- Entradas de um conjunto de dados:
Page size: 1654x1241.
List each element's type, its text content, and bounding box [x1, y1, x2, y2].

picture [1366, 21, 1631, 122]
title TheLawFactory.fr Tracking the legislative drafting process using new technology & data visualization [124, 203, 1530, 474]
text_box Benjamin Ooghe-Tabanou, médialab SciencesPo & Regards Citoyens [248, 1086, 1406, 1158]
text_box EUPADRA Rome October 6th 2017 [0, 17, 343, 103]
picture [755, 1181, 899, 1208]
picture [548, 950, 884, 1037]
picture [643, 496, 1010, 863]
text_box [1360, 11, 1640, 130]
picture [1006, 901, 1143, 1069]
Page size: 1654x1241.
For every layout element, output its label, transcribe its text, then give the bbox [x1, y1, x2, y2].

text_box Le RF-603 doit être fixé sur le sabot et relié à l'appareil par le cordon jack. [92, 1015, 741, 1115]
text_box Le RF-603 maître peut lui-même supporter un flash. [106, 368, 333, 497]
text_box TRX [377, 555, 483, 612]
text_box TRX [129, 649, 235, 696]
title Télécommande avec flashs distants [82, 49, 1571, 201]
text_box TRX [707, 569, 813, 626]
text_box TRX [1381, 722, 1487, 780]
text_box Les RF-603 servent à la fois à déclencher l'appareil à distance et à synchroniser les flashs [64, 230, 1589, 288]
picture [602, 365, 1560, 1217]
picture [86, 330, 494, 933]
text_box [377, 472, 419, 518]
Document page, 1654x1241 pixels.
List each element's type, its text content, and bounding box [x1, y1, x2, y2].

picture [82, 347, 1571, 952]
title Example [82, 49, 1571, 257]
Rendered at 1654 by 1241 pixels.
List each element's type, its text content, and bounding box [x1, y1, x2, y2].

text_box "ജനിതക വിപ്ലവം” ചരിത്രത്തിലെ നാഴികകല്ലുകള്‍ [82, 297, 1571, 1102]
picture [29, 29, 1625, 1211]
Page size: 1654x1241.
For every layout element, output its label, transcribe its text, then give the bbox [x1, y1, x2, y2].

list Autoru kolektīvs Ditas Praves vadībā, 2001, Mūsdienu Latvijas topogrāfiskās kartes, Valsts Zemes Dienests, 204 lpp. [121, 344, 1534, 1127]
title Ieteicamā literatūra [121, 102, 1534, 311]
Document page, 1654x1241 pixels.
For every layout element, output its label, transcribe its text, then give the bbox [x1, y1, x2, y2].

- O EXERCÍCIO:
Cite, sem nenhuma alteração, as linhas da listagem a partir do início até a linha que contém "title Example [82, 49, 1571, 257]", com as duas pontas incluídas.

- RESULTADO DA TAREFA:
Page size: 1654x1241.
List each element's type, its text content, and bounding box [x1, y1, x2, y2].

picture [1366, 21, 1631, 122]
title TheLawFactory.fr Tracking the legislative drafting process using new technology & data visualization [124, 203, 1530, 474]
text_box Benjamin Ooghe-Tabanou, médialab SciencesPo & Regards Citoyens [248, 1086, 1406, 1158]
text_box EUPADRA Rome October 6th 2017 [0, 17, 343, 103]
picture [755, 1181, 899, 1208]
picture [548, 950, 884, 1037]
picture [643, 496, 1010, 863]
text_box [1360, 11, 1640, 130]
picture [1006, 901, 1143, 1069]
Page size: 1654x1241.
For every layout element, output its label, transcribe its text, then give the bbox [x1, y1, x2, y2].

text_box Le RF-603 doit être fixé sur le sabot et relié à l'appareil par le cordon jack. [92, 1015, 741, 1115]
text_box Le RF-603 maître peut lui-même supporter un flash. [106, 368, 333, 497]
text_box TRX [377, 555, 483, 612]
text_box TRX [129, 649, 235, 696]
title Télécommande avec flashs distants [82, 49, 1571, 201]
text_box TRX [707, 569, 813, 626]
text_box TRX [1381, 722, 1487, 780]
text_box Les RF-603 servent à la fois à déclencher l'appareil à distance et à synchroniser les flashs [64, 230, 1589, 288]
picture [602, 365, 1560, 1217]
picture [86, 330, 494, 933]
text_box [377, 472, 419, 518]
Document page, 1654x1241 pixels.
List each element's type, its text content, and bounding box [x1, y1, x2, y2].

picture [82, 347, 1571, 952]
title Example [82, 49, 1571, 257]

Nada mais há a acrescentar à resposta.